Die Verkündigung des Wortes Gottes wird heute zu Recht als ein zentraler Bestandteil jeder liturgischen Feier angesehen. Diese Hochschätzung für die Heilige Schrift war und ist bekanntlich nicht immer selbstverständlich. Andererseits gibt es aber auch eine bestimmte Form der Überschätzung der Heiligen Schrift, die ebenfalls nachdenklich stimmen sollte.

Wie eine repräsentative Umfrage (International Social Survey Programme, 1998) gezeigt hat, ist der Anteil jener, die die Heilige Schrift in dem Sinn als Wort Gottes auffassen, dass es wörtlich genommen werden muss, erschreckend hoch. Auf die Frage, welche der folgenden Aussagen den eigenen Überzeugungen gegenüber der Bibel am nächsten kommt, konnten folgende Antworten gewählt werden: (1) Die Bibel ist das Wort Gottes und muss wörtlich genommen werden; (2) Die Bibel ist durch das Wort Gottes inspiriert, aber nicht alles sollte wörtlich genommen werden; (3) Die Bibel ist ein altes Buch mit Fabeln, Legenden, Geschichten und moralischen Lehren, die von Menschen niedergeschrieben wurden.

Natürlich wäre hier eine größere Trennschärfe zwischen den Antwortkategorien wünschenswert gewesen, aber es dürfte doch deutlich sein, dass die Fragesteller mit der ersten Antwortmöglichkeit ein wortwörtliches Schriftverständnis im Blick gehabt haben (im englischsprachigen Fragebogen heißt es: [...] it is to be taken literally, word for word).

### DATENSATZ
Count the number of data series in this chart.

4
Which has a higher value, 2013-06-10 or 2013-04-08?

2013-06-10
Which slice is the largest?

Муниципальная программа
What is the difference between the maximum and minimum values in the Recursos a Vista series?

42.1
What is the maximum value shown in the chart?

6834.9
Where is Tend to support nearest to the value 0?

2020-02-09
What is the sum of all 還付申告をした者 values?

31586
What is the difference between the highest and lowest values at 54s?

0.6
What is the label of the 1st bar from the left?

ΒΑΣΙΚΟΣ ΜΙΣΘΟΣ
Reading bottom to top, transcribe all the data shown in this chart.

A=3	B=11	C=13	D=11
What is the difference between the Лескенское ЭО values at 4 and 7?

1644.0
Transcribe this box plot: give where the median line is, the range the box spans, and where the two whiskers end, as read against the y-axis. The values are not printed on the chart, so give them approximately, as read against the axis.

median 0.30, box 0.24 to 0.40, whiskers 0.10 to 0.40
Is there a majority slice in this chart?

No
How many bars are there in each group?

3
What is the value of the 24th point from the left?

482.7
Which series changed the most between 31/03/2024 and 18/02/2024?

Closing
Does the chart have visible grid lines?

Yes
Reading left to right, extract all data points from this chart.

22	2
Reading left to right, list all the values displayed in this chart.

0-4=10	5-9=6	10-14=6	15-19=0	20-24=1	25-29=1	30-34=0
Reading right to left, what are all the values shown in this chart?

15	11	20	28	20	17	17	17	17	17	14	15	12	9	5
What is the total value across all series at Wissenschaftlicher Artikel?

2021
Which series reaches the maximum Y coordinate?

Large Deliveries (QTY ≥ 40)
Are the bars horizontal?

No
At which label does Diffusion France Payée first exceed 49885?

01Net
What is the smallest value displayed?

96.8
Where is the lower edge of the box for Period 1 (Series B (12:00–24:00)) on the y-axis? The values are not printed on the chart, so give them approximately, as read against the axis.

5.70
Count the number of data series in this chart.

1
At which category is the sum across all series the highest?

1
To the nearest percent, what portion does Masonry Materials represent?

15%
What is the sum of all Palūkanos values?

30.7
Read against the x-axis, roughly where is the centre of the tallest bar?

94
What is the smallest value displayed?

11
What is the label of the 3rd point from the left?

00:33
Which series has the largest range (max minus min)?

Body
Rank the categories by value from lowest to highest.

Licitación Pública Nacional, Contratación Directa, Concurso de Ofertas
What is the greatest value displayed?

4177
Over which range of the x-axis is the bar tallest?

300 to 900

### AUFGABEN
a: Aus welchem Jahr stammt die Umfrage des International Social Survey Programme, die der Text über das Bibelverständnis anführt?
b: Führe den Text über das Bibelverständnis nach seinem letzten Satz weiter.
Das Material steht für sich und hat mit dem Ausgangstext nichts zu tun.

### LÖSUNGEN
a: Aus dem Jahr 1998.

b:
Brisant ist der Umstand, dass dieses problematische Schriftverständnis durch eine regelmäßige Teilnahme am Gottesdienst offenbar nicht korrigiert wird, im Gegenteil. Von jenen, die mindestens einmal in der Woche oder öfter am Gottesdienst teilnehmen, ist immerhin jeder Vierte der Ansicht, dass die Bibel wortwörtlich genommen werden muss. Von jenen, die 2- bis 3-Mal im Monat am Gottesdienst teilnehmen, ist nur ca. jeder Fünfte dieser Auffassung; und wer nur einmal im Monat am Gottesdienst teilnimmt, ist noch weniger von der wortwörtlichen Auslegung der Heiligen Schrift überzeugt (13%). Diese Zahlen beziehen sich auf Katholiken in 16 hochindustrialisierten Ländern Europas, Nordamerikas sowie auf Australien und Neuseeland.

Bei aller Würdigung der Verdienste der Liturgiereform für eine Aufwertung der Heiligen Schrift in den liturgischen Feiern, bleibt insofern ein schaler Beigeschmack zurück, als es zwar einerseits gelungen ist, den Tisch des Wortes reicher zu decken; andererseits gelang es im Gegenzug offenbar (noch) nicht ausreichend, das Inspirationsverständnis der Kirche angemessen zu vermitteln. Dass es zwischen einem wörtlichen Verständnis der Bibel und dessen Einschätzung als Sammlung bloßer Fabeln, Legenden und moralischen Lehren noch etwas anderes geben kann, scheint vielen nach wie vor verschlossen zu sein.

Hier stellt sich auch die Frage, inwiefern durch die rituelle Inszenierung der Schriftverkündigung diesem Miss-Verständnis vom Wort Gottes im einen oder anderen Fall vielleicht ungewollt Vorschub geleistet wird. So richtig z.B. der (fakultative) Abschluss der Lesung mit „Wort des lebendigen Gottes“ verstanden werden kann, so missverständlich kann er auch sein.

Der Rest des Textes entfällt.